Fragments of Two Icons
If you have some affiliation with the sneaker world – which I presume you have, given you are reading this blog – you are probably familiar with the influence that US-superstar Travis Scott has on the entire shoe-metaverse. Literally any sneaker with his logo on it is an instant grail to most sneakerheads, selling out within seconds, reselling for absolutely insane values.
While from an objective perspective, some of Travis’ collaborations with Nike were less aesthetically pleasing, fans always find a way to combine the sneakers with outfits that will even make an Air Max 270 look good.
Nike x Travis Scott Collection
What psychologists refer to as the “mere-exposure effect” – a growing preference through repeated exposure – is Travis Scott’s recipe to fame and success through shoes. After a while, you just get used to the look and end up actually liking it.
Travis x fragment design
However, by no means are all of Travis Scott’s sneakers unaesthetic. The SB Dunks are a work of art, the OG Air Force 1’s are stunning, and his take on the Jordan 4 has shown that he has at least some eye for beauty. And then there is the collaboration with Japanese luxury brand fragment design.
In early 2021, rumors of a tripartite collab between Jordan Brand, fragment design and Scott surfaced on social media, with fans in denial until provided evidence. However, what was speculative turned out to influence the sneaker world more than anyone could have expected. The ultimate grail, the perfect Jordan 1, two icons combined, history made.

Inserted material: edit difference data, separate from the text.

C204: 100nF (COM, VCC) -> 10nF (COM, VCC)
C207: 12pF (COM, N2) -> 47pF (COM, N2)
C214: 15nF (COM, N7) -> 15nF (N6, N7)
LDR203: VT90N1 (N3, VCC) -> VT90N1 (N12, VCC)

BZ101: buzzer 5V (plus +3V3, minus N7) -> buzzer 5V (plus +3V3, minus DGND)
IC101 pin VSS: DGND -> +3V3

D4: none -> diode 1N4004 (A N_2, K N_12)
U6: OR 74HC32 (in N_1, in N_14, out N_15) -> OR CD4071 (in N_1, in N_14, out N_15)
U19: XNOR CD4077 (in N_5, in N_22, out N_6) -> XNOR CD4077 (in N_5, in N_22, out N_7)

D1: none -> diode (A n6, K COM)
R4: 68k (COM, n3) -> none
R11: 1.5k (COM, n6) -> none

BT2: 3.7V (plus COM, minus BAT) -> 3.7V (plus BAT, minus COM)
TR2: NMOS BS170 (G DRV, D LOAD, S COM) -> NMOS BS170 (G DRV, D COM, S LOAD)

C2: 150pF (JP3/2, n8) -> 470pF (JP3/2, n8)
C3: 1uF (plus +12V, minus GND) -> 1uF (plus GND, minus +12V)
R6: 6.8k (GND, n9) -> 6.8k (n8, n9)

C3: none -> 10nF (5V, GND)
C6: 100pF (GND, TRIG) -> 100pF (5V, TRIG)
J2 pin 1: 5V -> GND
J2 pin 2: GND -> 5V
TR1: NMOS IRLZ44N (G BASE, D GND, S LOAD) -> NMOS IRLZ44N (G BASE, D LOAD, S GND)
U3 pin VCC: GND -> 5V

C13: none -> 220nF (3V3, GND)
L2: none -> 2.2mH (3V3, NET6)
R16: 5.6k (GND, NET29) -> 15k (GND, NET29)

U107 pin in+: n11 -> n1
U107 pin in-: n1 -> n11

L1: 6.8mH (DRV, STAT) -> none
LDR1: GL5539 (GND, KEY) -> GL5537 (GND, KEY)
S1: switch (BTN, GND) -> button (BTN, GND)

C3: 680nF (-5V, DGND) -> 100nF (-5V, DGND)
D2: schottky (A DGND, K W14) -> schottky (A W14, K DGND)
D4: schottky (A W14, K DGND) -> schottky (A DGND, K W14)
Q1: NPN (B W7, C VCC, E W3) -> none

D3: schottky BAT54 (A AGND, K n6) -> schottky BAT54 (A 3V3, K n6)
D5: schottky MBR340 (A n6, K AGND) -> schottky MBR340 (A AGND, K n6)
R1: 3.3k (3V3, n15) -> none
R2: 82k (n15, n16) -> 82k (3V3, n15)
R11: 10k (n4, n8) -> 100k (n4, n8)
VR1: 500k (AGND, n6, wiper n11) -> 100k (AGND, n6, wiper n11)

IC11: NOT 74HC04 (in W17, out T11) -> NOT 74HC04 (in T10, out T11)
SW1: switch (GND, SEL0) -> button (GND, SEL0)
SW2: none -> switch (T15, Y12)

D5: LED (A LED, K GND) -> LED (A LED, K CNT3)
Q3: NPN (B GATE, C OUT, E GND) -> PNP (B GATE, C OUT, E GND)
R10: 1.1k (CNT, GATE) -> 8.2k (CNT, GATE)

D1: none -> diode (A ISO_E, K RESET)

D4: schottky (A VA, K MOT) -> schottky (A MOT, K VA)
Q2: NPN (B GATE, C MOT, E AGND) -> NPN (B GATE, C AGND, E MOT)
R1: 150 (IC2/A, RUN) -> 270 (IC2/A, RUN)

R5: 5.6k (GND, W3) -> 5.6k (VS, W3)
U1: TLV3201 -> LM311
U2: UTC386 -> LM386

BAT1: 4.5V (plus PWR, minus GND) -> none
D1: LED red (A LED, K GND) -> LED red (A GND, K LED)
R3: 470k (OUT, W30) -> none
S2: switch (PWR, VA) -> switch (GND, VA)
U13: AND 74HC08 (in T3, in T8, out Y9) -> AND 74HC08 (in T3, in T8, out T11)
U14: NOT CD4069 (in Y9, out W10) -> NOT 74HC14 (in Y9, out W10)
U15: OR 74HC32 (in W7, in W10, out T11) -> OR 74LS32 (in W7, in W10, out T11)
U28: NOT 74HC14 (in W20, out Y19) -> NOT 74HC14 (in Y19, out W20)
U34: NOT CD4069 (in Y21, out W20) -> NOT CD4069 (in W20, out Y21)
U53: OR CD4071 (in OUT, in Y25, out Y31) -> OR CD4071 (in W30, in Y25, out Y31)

Travis Scott x fragment design Air Jordan 1 High
The release eventually produced two sneakers, the virtually unobtainable Air Jordan 1 High, and the more obtainable and honestly better-looking younger brother – the Air Jordan 1 Low. The latter remained under the radar for a while, overshadowed by the High version, but has finally reached its deserved spot in qualifying as the sneaker of the year.
And it is available to purchase at Drip Drops.
Travis Scott x fragment design Air Jordan 1 Low
The reason for the Low’s late, but deserved rise to the top stems mostly from the toebox and mudguard. Initial images of the High on Travis’ feet featured a black mudguard around a white toebox, similar to the fragment design x Jordan 1 High (2016). However, to many fans’ dismay, the High version ultimately switched up the black patent leather with white tumbled leather, removing the contrasting elements that sneakerheads love so dearly.
Oddly enough, the low version kept this feature, and a direct comparison really demonstrates its superiority.
Black patent leather sits atop a white leather base, resulting in an extremely luxurious and flagrant look, accented by Royal Blue elements on the heel, outsole, and sock lining. To add a deluxe vintage touch, the sail laces, midsole and reversed-swoosh are dressed in a gorgeous off-white to resemble an aged, yellowed look.
To symbolize the two parties involved in this shoe’s creation, the heels feature embossed and mismatched logos of fragment design and Cactus Jack respectively.
Further, small text on the lateral midsole reads “Travis-Hiroshi”, paying homage to Hiroshi Fujiwara – head of fragment design – and Travis Scott, making sure you never forget who designed the beauty on your feet.
Fans only hoped that the quality of this sneaker would at least somewhat resemble that of the fragment Air Jordan 1 (2016), possibly the best Jordan 1 in terms of quality of all time.
Indeed, fans were rewarded: the fragment design x Travis Scott Air Jordan 1 Low features some of the most high-end and premium-quality leather, with obvious focus on quality and durability in the finish. Stitching is flawless (which is unfortunately rare for Nike sneakers), there are no signs of excess glue or fabric anywhere – the sneaker is honestly sublime in terms of quality.
Look, it’s a Jordan 1 Low. And you’re not buying this sneaker to have a comfortable shoe to wear to work or gym (at least I hope not). It is not a New Balance 990, it cannot compare with Asics Gel, it is nowhere near a Foam RNNR. But Nike Air soles do provide the comfort you need.
After all, the sneaker was originally designed for Basketball, so you are certainly not walking on a stone-hard sole. In fact, many prefer a sturdier midsole, especially for longer wear, so this might actually be an advantage for some, depending on the use.
The upper nicely encapsulates your foot, with the high quality leather providing decent breathability and snugness. It is certainly not the most comfortable sneaker in the world, but unless you are taking it for a hike, it does its job of keeping your feet cozy and safe extremely well.
Many sneakers see extreme hype waves, but few sneakers objectively deserve it, and achieve to remain on the wave after months. This sneaker is one of them. The combination of Royal Blue, Black and White completed with an aged look cannot be hated upon, and with the influence of two of the biggest names in the sneaker industry right now, you are guaranteed to buy a shoe that will remain in the history books for years to come.